Page layout parsing data

'''

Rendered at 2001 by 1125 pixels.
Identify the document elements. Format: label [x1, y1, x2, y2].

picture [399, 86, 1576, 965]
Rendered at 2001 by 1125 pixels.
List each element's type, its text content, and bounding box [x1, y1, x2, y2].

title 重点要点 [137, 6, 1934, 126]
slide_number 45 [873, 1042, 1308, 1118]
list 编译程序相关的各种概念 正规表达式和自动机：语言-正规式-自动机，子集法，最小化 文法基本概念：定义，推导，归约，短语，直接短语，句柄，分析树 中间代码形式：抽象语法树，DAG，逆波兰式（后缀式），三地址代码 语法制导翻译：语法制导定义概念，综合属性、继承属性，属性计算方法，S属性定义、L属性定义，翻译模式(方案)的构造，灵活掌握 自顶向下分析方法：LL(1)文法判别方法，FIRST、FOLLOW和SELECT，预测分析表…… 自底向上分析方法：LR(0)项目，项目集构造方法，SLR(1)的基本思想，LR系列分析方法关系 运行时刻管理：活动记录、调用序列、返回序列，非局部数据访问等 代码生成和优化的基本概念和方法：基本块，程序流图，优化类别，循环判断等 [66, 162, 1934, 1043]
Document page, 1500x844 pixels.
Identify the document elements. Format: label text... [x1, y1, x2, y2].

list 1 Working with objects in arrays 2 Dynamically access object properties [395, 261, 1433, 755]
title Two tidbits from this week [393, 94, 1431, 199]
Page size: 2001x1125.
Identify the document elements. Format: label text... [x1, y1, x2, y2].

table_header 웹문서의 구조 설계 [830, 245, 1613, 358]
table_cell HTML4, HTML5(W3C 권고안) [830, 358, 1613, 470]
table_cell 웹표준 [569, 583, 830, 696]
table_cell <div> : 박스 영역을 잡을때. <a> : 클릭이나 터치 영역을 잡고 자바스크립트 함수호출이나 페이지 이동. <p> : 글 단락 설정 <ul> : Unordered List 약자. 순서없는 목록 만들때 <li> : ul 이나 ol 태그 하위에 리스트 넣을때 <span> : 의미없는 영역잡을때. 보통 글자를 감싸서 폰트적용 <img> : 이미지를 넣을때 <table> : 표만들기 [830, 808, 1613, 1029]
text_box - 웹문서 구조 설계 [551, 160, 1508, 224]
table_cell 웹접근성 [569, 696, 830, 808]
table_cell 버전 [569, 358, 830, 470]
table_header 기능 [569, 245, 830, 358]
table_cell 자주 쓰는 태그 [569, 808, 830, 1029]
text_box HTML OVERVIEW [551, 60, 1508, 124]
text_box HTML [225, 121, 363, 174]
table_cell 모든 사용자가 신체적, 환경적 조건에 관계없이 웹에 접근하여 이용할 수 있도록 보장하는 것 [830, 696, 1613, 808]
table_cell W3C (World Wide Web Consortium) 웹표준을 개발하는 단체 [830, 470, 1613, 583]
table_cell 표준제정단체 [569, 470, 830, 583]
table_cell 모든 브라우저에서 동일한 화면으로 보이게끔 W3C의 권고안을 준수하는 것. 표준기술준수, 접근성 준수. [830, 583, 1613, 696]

'''

**What you have to do**
Copy the entries above exactly. Miss none of them.

**Written response**
Rendered at 2001 by 1125 pixels.
Identify the document elements. Format: label [x1, y1, x2, y2].

picture [399, 86, 1576, 965]
Rendered at 2001 by 1125 pixels.
List each element's type, its text content, and bounding box [x1, y1, x2, y2].

title 重点要点 [137, 6, 1934, 126]
slide_number 45 [873, 1042, 1308, 1118]
list 编译程序相关的各种概念 正规表达式和自动机：语言-正规式-自动机，子集法，最小化 文法基本概念：定义，推导，归约，短语，直接短语，句柄，分析树 中间代码形式：抽象语法树，DAG，逆波兰式（后缀式），三地址代码 语法制导翻译：语法制导定义概念，综合属性、继承属性，属性计算方法，S属性定义、L属性定义，翻译模式(方案)的构造，灵活掌握 自顶向下分析方法：LL(1)文法判别方法，FIRST、FOLLOW和SELECT，预测分析表…… 自底向上分析方法：LR(0)项目，项目集构造方法，SLR(1)的基本思想，LR系列分析方法关系 运行时刻管理：活动记录、调用序列、返回序列，非局部数据访问等 代码生成和优化的基本概念和方法：基本块，程序流图，优化类别，循环判断等 [66, 162, 1934, 1043]
Document page, 1500x844 pixels.
Identify the document elements. Format: label text... [x1, y1, x2, y2].

list 1 Working with objects in arrays 2 Dynamically access object properties [395, 261, 1433, 755]
title Two tidbits from this week [393, 94, 1431, 199]
Page size: 2001x1125.
Identify the document elements. Format: label text... [x1, y1, x2, y2].

table_header 웹문서의 구조 설계 [830, 245, 1613, 358]
table_cell HTML4, HTML5(W3C 권고안) [830, 358, 1613, 470]
table_cell 웹표준 [569, 583, 830, 696]
table_cell <div> : 박스 영역을 잡을때. <a> : 클릭이나 터치 영역을 잡고 자바스크립트 함수호출이나 페이지 이동. <p> : 글 단락 설정 <ul> : Unordered List 약자. 순서없는 목록 만들때 <li> : ul 이나 ol 태그 하위에 리스트 넣을때 <span> : 의미없는 영역잡을때. 보통 글자를 감싸서 폰트적용 <img> : 이미지를 넣을때 <table> : 표만들기 [830, 808, 1613, 1029]
text_box - 웹문서 구조 설계 [551, 160, 1508, 224]
table_cell 웹접근성 [569, 696, 830, 808]
table_cell 버전 [569, 358, 830, 470]
table_header 기능 [569, 245, 830, 358]
table_cell 자주 쓰는 태그 [569, 808, 830, 1029]
text_box HTML OVERVIEW [551, 60, 1508, 124]
text_box HTML [225, 121, 363, 174]
table_cell 모든 사용자가 신체적, 환경적 조건에 관계없이 웹에 접근하여 이용할 수 있도록 보장하는 것 [830, 696, 1613, 808]
table_cell W3C (World Wide Web Consortium) 웹표준을 개발하는 단체 [830, 470, 1613, 583]
table_cell 표준제정단체 [569, 470, 830, 583]
table_cell 모든 브라우저에서 동일한 화면으로 보이게끔 W3C의 권고안을 준수하는 것. 표준기술준수, 접근성 준수. [830, 583, 1613, 696]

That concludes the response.